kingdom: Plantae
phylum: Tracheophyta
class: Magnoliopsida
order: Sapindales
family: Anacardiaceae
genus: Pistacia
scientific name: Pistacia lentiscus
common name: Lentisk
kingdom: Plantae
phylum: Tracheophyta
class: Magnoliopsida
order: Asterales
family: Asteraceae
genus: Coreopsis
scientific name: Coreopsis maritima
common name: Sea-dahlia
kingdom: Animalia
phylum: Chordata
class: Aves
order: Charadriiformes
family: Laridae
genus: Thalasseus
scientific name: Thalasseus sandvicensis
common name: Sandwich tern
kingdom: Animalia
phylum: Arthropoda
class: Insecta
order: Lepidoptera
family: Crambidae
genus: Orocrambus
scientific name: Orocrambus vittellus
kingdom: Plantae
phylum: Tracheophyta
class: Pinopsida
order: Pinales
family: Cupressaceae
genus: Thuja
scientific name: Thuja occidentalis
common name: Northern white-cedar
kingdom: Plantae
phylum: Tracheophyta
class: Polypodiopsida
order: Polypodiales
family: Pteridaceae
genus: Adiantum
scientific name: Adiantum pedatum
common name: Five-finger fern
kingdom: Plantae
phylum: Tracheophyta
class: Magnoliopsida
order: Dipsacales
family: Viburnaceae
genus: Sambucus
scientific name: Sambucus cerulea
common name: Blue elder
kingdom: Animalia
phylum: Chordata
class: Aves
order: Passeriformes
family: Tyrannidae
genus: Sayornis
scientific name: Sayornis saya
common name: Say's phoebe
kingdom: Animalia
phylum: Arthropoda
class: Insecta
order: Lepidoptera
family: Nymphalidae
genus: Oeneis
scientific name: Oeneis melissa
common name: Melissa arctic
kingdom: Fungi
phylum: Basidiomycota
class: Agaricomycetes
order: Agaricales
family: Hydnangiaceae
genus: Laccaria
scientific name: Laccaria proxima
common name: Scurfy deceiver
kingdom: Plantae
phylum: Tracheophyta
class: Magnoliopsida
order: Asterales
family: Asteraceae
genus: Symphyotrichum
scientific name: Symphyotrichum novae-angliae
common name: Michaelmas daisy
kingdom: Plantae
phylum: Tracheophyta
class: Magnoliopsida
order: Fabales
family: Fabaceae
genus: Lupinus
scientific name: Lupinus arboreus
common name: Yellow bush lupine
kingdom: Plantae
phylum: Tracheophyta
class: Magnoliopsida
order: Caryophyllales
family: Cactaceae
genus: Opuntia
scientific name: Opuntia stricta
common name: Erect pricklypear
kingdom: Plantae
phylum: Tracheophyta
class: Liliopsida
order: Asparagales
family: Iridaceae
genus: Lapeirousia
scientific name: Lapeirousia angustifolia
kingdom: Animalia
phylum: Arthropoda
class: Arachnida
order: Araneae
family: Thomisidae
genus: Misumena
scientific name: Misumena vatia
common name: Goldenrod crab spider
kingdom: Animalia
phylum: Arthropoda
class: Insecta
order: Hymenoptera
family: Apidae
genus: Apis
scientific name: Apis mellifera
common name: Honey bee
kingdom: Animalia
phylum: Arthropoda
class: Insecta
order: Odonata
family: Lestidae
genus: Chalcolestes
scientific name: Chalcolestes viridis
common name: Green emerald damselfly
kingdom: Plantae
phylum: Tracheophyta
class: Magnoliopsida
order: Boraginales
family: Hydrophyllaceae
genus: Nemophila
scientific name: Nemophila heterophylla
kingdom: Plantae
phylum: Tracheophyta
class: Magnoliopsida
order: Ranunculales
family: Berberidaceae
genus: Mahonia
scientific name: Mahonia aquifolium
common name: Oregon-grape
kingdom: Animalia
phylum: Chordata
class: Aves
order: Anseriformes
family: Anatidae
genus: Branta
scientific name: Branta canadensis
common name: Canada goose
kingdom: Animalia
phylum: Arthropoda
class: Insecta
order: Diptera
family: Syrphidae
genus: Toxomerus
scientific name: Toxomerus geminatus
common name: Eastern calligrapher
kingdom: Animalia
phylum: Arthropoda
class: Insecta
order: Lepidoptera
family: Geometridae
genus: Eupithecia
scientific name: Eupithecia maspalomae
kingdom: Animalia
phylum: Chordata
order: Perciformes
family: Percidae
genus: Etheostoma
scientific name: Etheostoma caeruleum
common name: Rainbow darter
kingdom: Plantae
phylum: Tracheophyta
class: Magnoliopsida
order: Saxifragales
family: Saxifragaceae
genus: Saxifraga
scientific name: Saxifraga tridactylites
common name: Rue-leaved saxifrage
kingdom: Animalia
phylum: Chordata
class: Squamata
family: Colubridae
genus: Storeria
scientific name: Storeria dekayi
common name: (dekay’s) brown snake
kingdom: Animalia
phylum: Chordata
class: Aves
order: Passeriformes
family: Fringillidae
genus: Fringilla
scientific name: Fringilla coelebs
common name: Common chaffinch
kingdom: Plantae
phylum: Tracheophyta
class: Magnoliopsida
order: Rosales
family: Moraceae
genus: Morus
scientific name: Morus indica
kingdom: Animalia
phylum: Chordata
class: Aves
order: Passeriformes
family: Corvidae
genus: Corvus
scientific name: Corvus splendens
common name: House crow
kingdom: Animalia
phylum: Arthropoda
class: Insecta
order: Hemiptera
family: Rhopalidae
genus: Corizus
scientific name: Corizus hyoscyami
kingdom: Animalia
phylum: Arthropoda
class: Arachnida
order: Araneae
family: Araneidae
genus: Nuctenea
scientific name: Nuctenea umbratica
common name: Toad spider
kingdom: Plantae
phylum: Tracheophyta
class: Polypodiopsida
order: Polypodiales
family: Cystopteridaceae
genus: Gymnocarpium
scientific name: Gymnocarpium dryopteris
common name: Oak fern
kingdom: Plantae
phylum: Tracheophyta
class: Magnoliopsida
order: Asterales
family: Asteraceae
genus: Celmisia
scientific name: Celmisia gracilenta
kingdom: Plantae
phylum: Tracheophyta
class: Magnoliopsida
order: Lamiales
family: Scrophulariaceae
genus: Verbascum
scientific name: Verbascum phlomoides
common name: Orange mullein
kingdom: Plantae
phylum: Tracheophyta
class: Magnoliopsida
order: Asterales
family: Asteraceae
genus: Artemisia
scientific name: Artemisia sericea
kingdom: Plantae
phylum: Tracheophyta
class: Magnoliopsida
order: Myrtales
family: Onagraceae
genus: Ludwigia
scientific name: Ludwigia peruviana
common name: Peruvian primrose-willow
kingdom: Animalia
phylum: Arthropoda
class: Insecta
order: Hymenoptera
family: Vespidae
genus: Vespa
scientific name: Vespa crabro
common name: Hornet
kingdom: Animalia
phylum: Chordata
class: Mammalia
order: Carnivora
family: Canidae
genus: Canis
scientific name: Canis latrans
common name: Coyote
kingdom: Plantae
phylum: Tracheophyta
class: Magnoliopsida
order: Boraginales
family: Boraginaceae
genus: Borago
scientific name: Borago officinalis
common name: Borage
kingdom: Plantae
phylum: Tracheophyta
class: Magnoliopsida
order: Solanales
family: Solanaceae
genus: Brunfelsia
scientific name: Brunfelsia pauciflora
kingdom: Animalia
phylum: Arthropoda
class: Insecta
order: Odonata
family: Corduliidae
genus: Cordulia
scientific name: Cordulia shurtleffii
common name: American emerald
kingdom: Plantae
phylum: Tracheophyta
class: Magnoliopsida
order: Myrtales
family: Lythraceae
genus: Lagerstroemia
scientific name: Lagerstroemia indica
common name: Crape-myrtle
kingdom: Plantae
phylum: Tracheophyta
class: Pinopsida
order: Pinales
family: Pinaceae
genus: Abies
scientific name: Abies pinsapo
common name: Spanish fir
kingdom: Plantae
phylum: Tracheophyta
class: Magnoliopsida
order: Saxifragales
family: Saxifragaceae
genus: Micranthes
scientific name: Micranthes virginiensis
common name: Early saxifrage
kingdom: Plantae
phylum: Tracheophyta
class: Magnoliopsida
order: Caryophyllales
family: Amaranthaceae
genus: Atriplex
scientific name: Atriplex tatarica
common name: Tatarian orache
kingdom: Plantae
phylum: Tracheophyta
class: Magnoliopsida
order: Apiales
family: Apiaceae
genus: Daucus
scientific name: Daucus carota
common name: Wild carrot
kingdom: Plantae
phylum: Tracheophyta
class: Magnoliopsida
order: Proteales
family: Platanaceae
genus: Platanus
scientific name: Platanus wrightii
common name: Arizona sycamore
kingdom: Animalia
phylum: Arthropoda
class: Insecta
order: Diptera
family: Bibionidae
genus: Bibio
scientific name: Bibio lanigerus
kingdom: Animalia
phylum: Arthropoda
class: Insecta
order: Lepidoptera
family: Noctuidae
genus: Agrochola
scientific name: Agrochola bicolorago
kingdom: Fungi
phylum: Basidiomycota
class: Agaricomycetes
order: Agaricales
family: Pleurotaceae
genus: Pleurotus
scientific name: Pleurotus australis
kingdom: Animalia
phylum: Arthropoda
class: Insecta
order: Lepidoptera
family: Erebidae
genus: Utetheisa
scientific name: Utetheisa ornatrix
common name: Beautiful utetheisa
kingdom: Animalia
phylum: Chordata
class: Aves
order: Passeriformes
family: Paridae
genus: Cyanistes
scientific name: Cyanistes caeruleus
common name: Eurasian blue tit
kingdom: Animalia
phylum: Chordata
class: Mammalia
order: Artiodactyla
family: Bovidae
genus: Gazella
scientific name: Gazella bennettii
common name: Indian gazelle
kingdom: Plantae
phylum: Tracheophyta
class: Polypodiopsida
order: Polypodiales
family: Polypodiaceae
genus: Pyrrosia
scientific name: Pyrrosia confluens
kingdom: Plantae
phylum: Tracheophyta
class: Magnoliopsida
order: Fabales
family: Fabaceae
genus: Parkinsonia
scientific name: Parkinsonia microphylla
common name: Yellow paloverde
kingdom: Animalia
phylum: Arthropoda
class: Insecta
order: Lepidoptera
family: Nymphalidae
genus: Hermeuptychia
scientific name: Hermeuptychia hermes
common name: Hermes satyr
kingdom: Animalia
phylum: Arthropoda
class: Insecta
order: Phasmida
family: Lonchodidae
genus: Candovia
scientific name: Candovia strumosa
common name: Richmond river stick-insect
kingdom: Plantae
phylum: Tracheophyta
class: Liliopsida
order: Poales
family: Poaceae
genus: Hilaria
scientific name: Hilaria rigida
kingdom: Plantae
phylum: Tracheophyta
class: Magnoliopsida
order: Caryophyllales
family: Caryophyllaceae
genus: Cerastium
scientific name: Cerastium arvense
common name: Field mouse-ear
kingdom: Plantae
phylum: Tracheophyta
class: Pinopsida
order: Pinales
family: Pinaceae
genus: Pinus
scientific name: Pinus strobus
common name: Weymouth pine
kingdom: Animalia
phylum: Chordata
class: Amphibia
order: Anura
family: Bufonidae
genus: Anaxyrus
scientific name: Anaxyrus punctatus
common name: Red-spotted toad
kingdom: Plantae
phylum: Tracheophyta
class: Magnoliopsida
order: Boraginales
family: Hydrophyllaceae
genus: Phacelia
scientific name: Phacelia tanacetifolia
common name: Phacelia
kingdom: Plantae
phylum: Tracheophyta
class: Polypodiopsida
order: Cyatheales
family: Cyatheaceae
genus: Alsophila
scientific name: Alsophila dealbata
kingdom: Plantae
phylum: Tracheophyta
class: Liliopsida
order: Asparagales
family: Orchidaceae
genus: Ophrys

STATED TASK:
Retype the items word for word, from the first line through the line containing "family: Crambidae".

THE OUTPUT:
kingdom: Plantae
phylum: Tracheophyta
class: Magnoliopsida
order: Sapindales
family: Anacardiaceae
genus: Pistacia
scientific name: Pistacia lentiscus
common name: Lentisk
kingdom: Plantae
phylum: Tracheophyta
class: Magnoliopsida
order: Asterales
family: Asteraceae
genus: Coreopsis
scientific name: Coreopsis maritima
common name: Sea-dahlia
kingdom: Animalia
phylum: Chordata
class: Aves
order: Charadriiformes
family: Laridae
genus: Thalasseus
scientific name: Thalasseus sandvicensis
common name: Sandwich tern
kingdom: Animalia
phylum: Arthropoda
class: Insecta
order: Lepidoptera
family: Crambidae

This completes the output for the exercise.